Brain laterization and handedness

http://www.apa.org/monitor/2009/01/brain.aspx

According to the American Psychological Association, about 90 % of people are right handed, and the remaining 10% are left handed or ambidextrous. Handedness is based off of brain lateralization. Those who are right handed have a dominant left hemisphere and those who are left handed have a dominant right hemisphere. If a majority of the worlds population have strongly lateralized brains, then there must be a genetic or evolutionary explanation.

In this article, the authors use Albert Einstein as an example because he is a famous figure popularly known for being left handed. The article clears up the misconception that Einstein was left handed because myriad photo's show him writing with his right hand. Autopsies suggest that his brain's hemispheres were more symmetrical, a trait of left handed and ambidextrous people.

The left hemisphere of the brain is responsible for language processing and the right hemisphere handles emotion and image processing. 20% of lefties divide these responsibilities equally throughout the brain. As we discussed in class, popular culture exaggerated the effects of brain laterization on individuals personality and mental abilities. The brain specialist, Michael Corball, PhD, says " There's an advantage to cerebral dominance because it localizes function to one hemisphere," he says. "Otherwise, information has to cross back and forth across the corpus callosum, and that can sometimes cause problems."

The researchers found that a strongly symmetrical brain could lead to mental dysfunction, or it could lead to creative thinking, like Einstein. Less laterized brains, like those of people who are ambidextrous, are linked with lower IQ scores, especially in dealing with memory and reasoning. In 2007, the Journal of Mental and Nervous Disease found that most musicians, painters and writers are left handed. Studies also show that left handed college educated men earn 15% more than right handed men. But there are over 20% of left handed individuals who do not fit the creative stereotype.

The researchers hypothesize that through evolution, our brains became laterized because we were capable of doing things, such as processing language, effectively with one hemisphere, so that free'd up the other hemisphere to do other things, like processing the emotional content of the language. 

In 2007 genetics identified a gene on chromosome 2 called LRRTM1 that is present in most lefties and in those with schizophrenia. But the researchers theorize that the brain encounters faulty neuronal connections when the information it's processing goes back and forth between both hemispheres. 

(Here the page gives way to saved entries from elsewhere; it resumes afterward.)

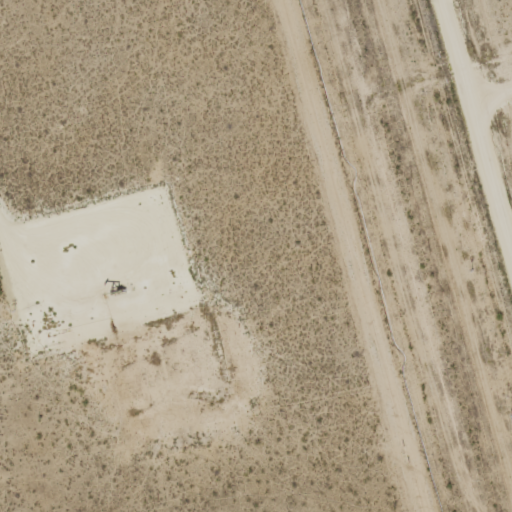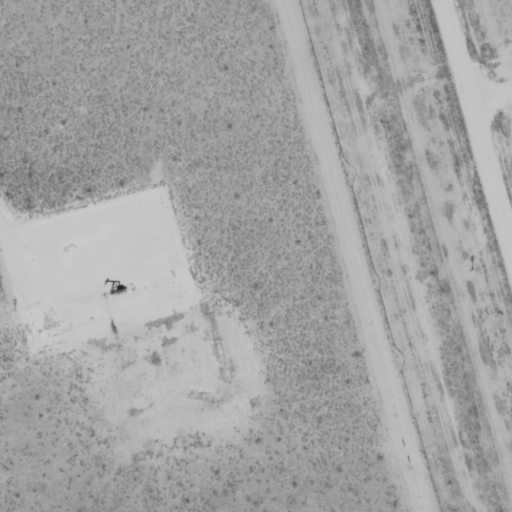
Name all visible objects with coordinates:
road: (472, 141)
petroleum well: (120, 286)
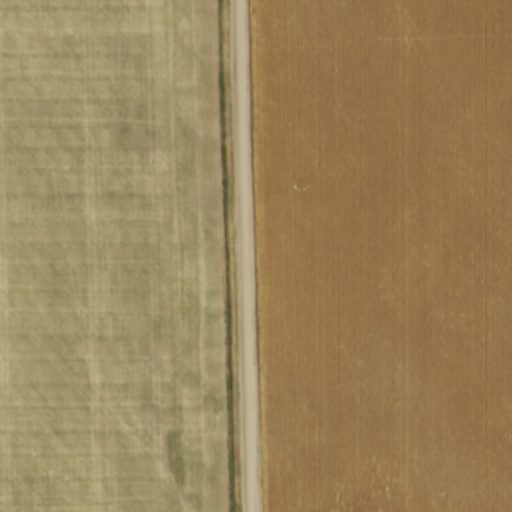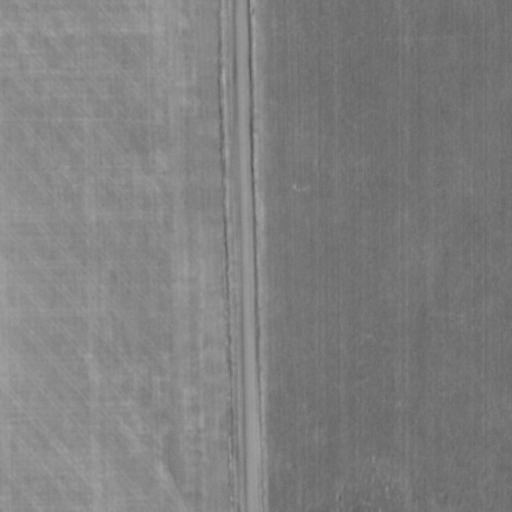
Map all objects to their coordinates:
crop: (382, 254)
road: (237, 256)
crop: (109, 257)
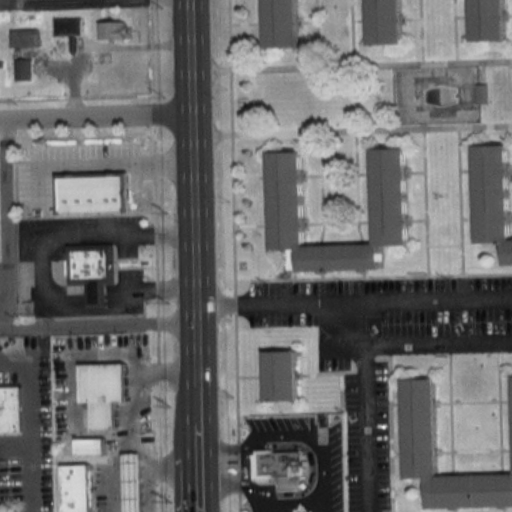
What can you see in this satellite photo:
building: (488, 20)
building: (488, 20)
building: (331, 22)
building: (332, 22)
building: (69, 26)
building: (69, 26)
building: (115, 29)
building: (115, 30)
building: (25, 38)
building: (25, 38)
building: (95, 59)
building: (24, 69)
building: (24, 69)
road: (76, 97)
road: (95, 115)
road: (77, 135)
road: (100, 163)
building: (95, 192)
building: (94, 193)
building: (493, 196)
building: (494, 196)
building: (338, 212)
building: (340, 212)
road: (192, 216)
road: (9, 220)
road: (66, 237)
road: (156, 255)
road: (234, 256)
building: (93, 270)
building: (93, 270)
road: (150, 291)
road: (97, 298)
road: (437, 299)
road: (362, 322)
road: (95, 326)
road: (437, 342)
parking lot: (384, 347)
building: (282, 375)
building: (106, 391)
building: (106, 392)
building: (11, 411)
road: (31, 420)
building: (91, 445)
building: (92, 446)
road: (134, 446)
road: (235, 456)
building: (443, 456)
building: (442, 457)
building: (277, 463)
building: (278, 463)
road: (205, 470)
road: (198, 471)
building: (134, 482)
building: (134, 482)
building: (78, 488)
building: (79, 488)
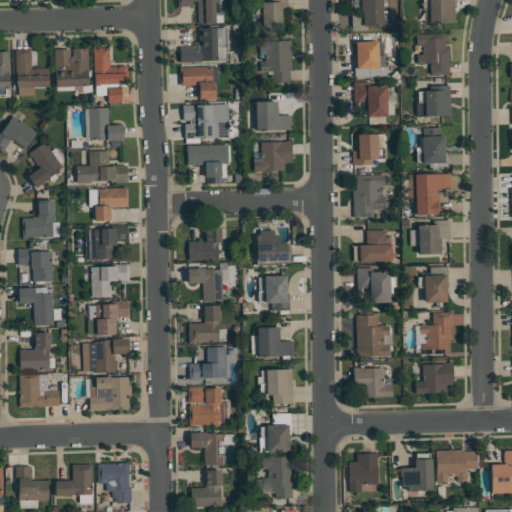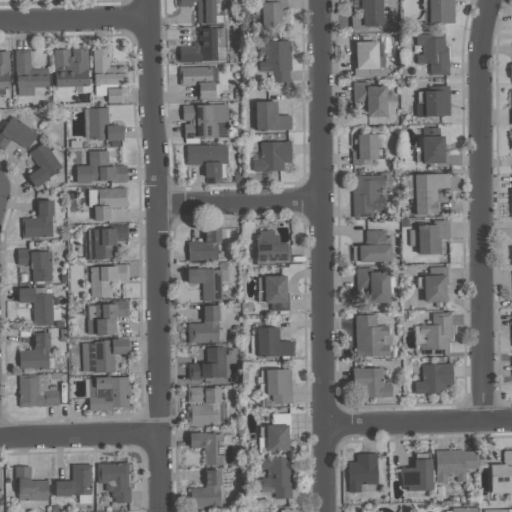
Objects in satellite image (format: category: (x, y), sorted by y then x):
road: (145, 8)
building: (202, 9)
building: (203, 10)
building: (438, 10)
building: (439, 11)
building: (270, 12)
building: (370, 12)
building: (272, 14)
building: (370, 14)
road: (73, 19)
building: (206, 45)
building: (206, 46)
building: (433, 51)
building: (433, 52)
building: (367, 55)
building: (276, 59)
building: (368, 59)
building: (276, 60)
building: (70, 67)
building: (70, 68)
building: (106, 69)
building: (510, 69)
building: (510, 69)
building: (4, 70)
building: (106, 71)
building: (4, 73)
building: (27, 73)
building: (28, 74)
building: (198, 79)
building: (198, 80)
building: (113, 94)
building: (113, 94)
building: (373, 98)
building: (373, 99)
building: (433, 101)
building: (432, 102)
building: (511, 113)
building: (511, 115)
building: (269, 116)
building: (270, 117)
building: (205, 119)
building: (205, 120)
building: (102, 125)
building: (102, 126)
building: (15, 132)
building: (16, 133)
building: (511, 138)
building: (511, 139)
building: (432, 146)
building: (432, 147)
building: (367, 148)
building: (367, 148)
building: (272, 155)
building: (273, 156)
building: (208, 157)
building: (208, 158)
building: (44, 163)
building: (43, 164)
building: (99, 168)
building: (100, 169)
building: (511, 186)
building: (426, 191)
building: (426, 191)
building: (367, 195)
building: (367, 195)
building: (511, 197)
building: (106, 200)
road: (239, 200)
building: (106, 201)
road: (479, 208)
building: (38, 221)
building: (40, 222)
building: (429, 236)
building: (107, 239)
building: (107, 240)
building: (205, 245)
building: (205, 246)
rooftop solar panel: (263, 246)
building: (270, 246)
building: (373, 246)
building: (270, 247)
building: (373, 247)
building: (511, 253)
road: (320, 255)
rooftop solar panel: (270, 257)
rooftop solar panel: (281, 257)
rooftop solar panel: (262, 258)
building: (36, 263)
building: (36, 263)
road: (158, 264)
building: (105, 278)
building: (105, 278)
building: (209, 280)
building: (209, 280)
building: (374, 283)
building: (375, 284)
building: (434, 284)
building: (434, 288)
building: (273, 290)
building: (273, 291)
building: (37, 303)
building: (38, 304)
building: (105, 316)
building: (104, 317)
building: (205, 326)
building: (205, 326)
building: (436, 333)
building: (437, 334)
building: (370, 336)
building: (370, 337)
rooftop solar panel: (418, 340)
building: (269, 343)
building: (269, 343)
rooftop solar panel: (90, 349)
rooftop solar panel: (99, 351)
building: (35, 353)
building: (36, 353)
building: (102, 353)
building: (101, 354)
rooftop solar panel: (90, 355)
rooftop solar panel: (90, 361)
building: (208, 364)
building: (209, 364)
rooftop solar panel: (92, 369)
building: (434, 377)
building: (434, 378)
building: (371, 381)
building: (372, 381)
building: (276, 385)
building: (277, 385)
building: (35, 391)
building: (108, 392)
building: (108, 392)
building: (203, 405)
building: (206, 406)
road: (416, 421)
building: (275, 434)
road: (79, 436)
building: (276, 438)
building: (208, 446)
building: (209, 446)
building: (455, 463)
building: (454, 464)
building: (361, 471)
building: (362, 471)
building: (417, 473)
building: (278, 474)
building: (501, 474)
building: (502, 474)
building: (416, 475)
building: (277, 476)
rooftop solar panel: (410, 478)
rooftop solar panel: (505, 478)
building: (114, 479)
rooftop solar panel: (498, 479)
building: (115, 480)
building: (1, 482)
building: (76, 483)
building: (76, 483)
building: (29, 484)
building: (29, 485)
building: (0, 486)
building: (207, 490)
building: (208, 490)
building: (465, 509)
building: (286, 510)
building: (287, 510)
building: (462, 510)
building: (498, 510)
building: (499, 510)
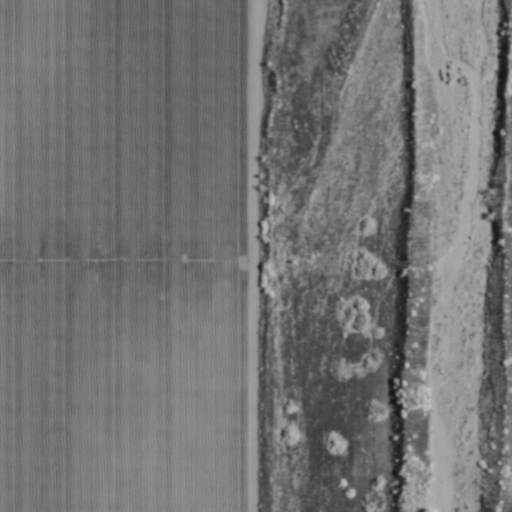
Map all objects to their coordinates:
crop: (127, 255)
road: (457, 346)
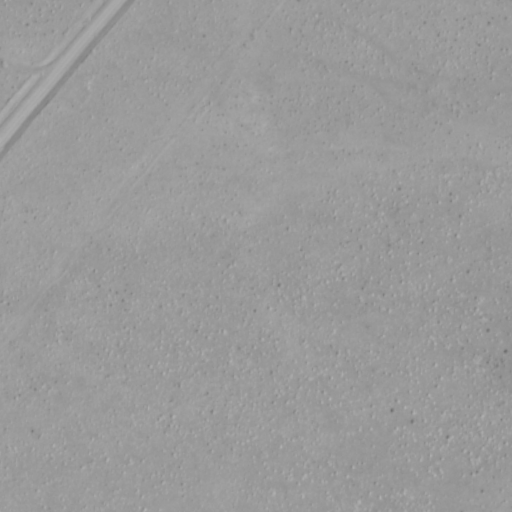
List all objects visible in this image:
road: (57, 68)
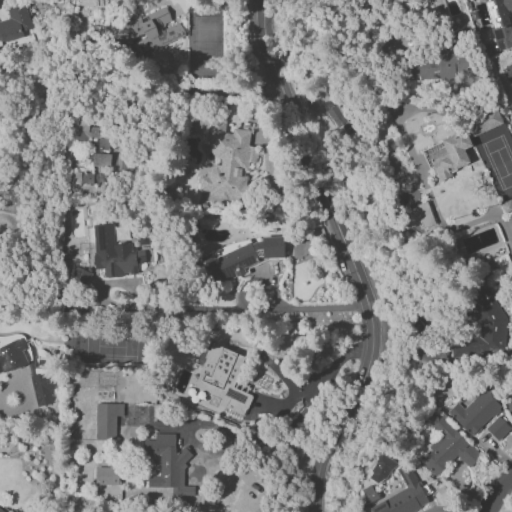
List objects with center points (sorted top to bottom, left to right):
building: (15, 23)
building: (149, 34)
building: (438, 66)
building: (338, 118)
road: (258, 119)
building: (484, 122)
building: (93, 134)
building: (450, 154)
building: (101, 159)
building: (227, 161)
building: (81, 177)
building: (414, 210)
building: (114, 253)
road: (351, 256)
building: (240, 257)
building: (81, 277)
road: (240, 308)
building: (12, 356)
road: (440, 362)
building: (225, 378)
road: (323, 379)
building: (42, 388)
road: (25, 394)
road: (0, 402)
building: (475, 411)
building: (107, 420)
building: (498, 428)
building: (447, 446)
building: (168, 465)
building: (381, 469)
building: (106, 475)
road: (495, 491)
building: (369, 494)
building: (403, 495)
building: (1, 510)
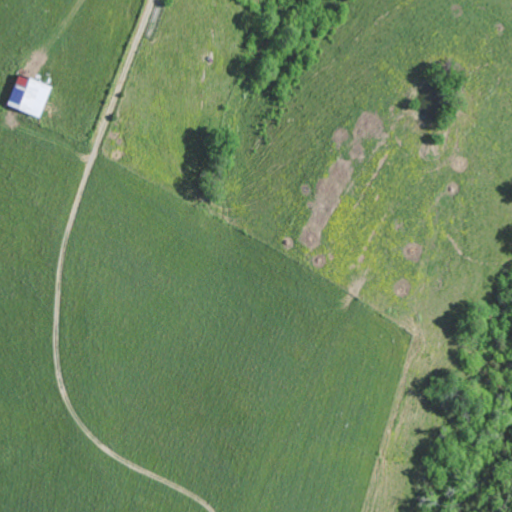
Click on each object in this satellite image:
road: (71, 24)
building: (35, 97)
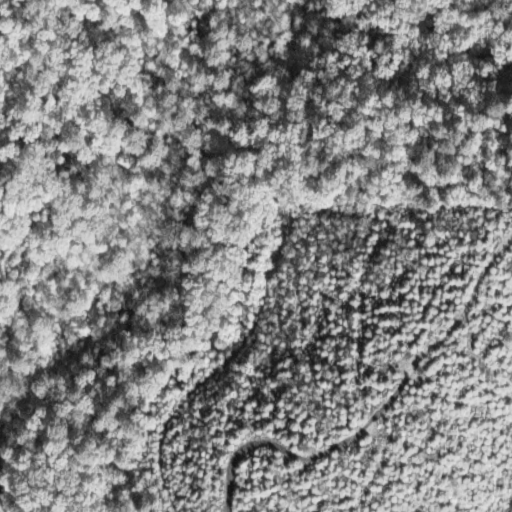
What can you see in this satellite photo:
road: (3, 504)
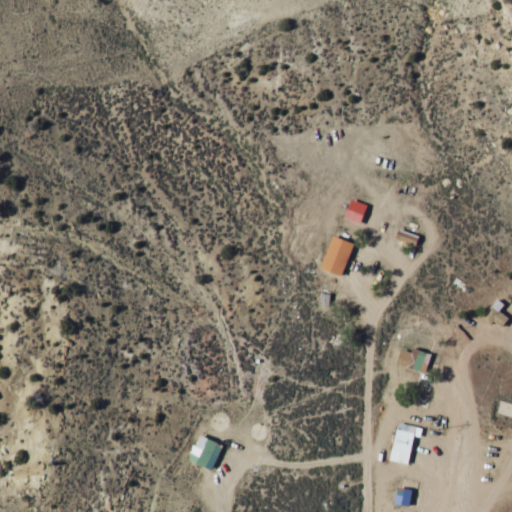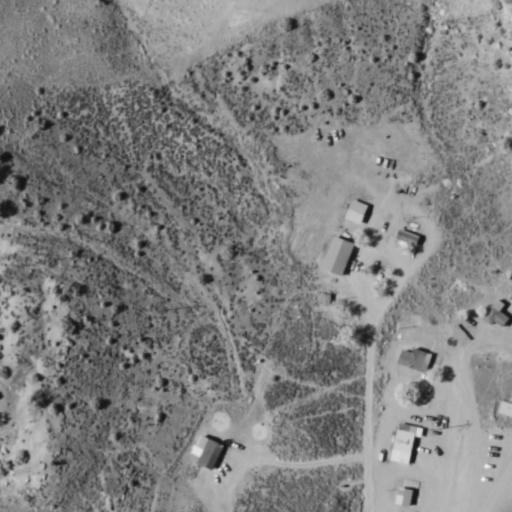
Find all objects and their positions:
railway: (134, 34)
building: (338, 256)
building: (413, 359)
building: (405, 439)
building: (206, 453)
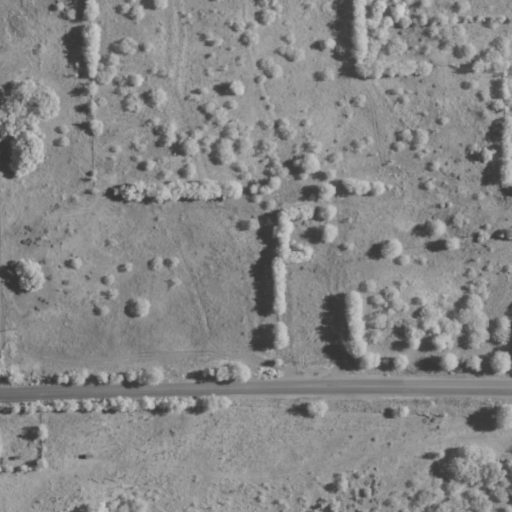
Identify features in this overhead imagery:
road: (256, 389)
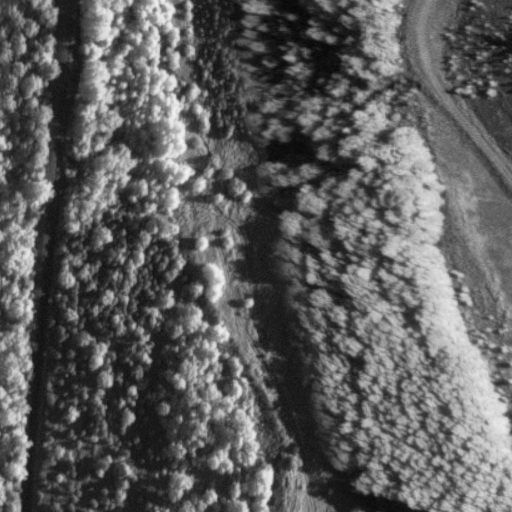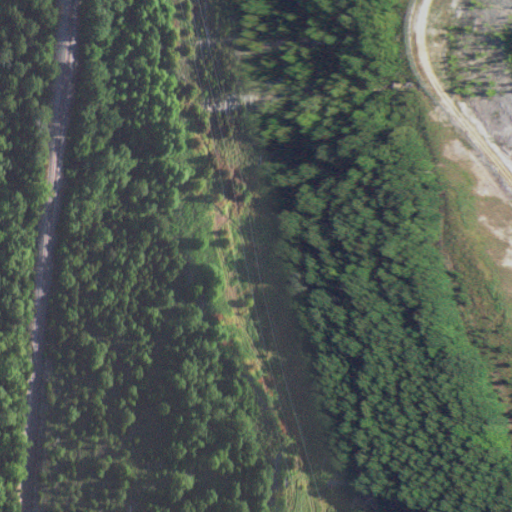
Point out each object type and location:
airport: (391, 248)
railway: (42, 256)
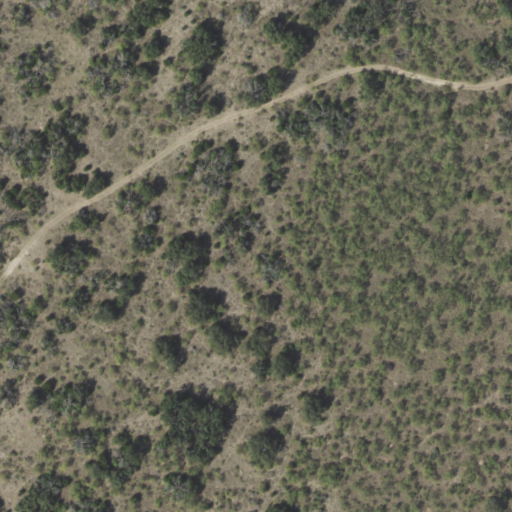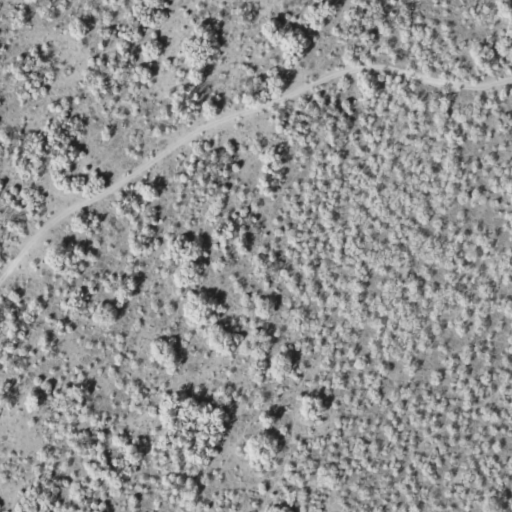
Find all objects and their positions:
road: (240, 92)
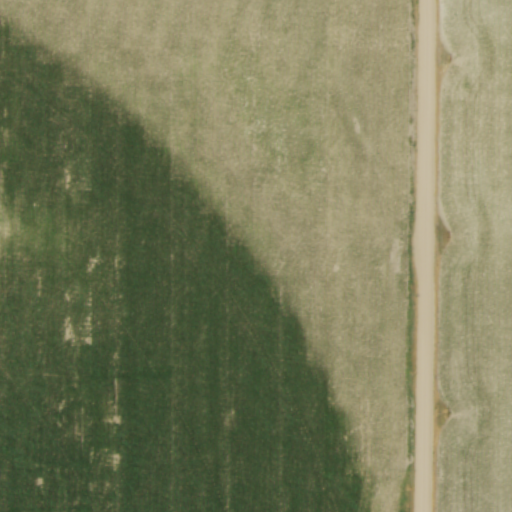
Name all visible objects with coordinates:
crop: (204, 255)
road: (426, 256)
crop: (478, 256)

The conclusion of this article is a little confusion because the researchers don't really come to a conclusion. The brain hemisphere specialist stated that finding a balance between asymmetrical and symmetrical brains is part of the human condition. The information presented in this article doesn't stray far from what we learned in class, but I did learn interesting facts about those who are left handed. I was hopping to get a more in depth explanation of the genetic or evolutionary reasons behind handedness. More research should be conducted to find the significance of handedness and its relations to brain laterization. 

Comments

  1. After reading this, my mind wonders in several different directions based off of the information presented. I have always known about cerebral dominance it the theories that correlate with it. However after reading this information, It makes it seem as though people are born either left handed or right handed based on the points made about mental disorders. Also along those lines, it seems as though the author is saying that because of the transfer of information in a symmetrical brain, which is correlated with left handed and ambidextrous people, between hemispheres, left handed people are more likely to develop mental and neural disorders than right handed people. In my opinion if that is the case, why would we not promote right handedness in an effort to take preventative measures against the possibility of these things happening? I would also argue that based off of this information, it would be a good idea with schizophrenics to encourage left hemispherical dominance in an effort to combat the effects of the LRRTM1 gene and see if that makes a difference. It seems as if the author of the article just threw a lot of information around and did not have a clear cut direction with it so I agree with your conclusion about it being confusing. I think more research should be done on hemisphere dominance to see how exactly it effects functioning especially in the presence of mental disorder and handedness.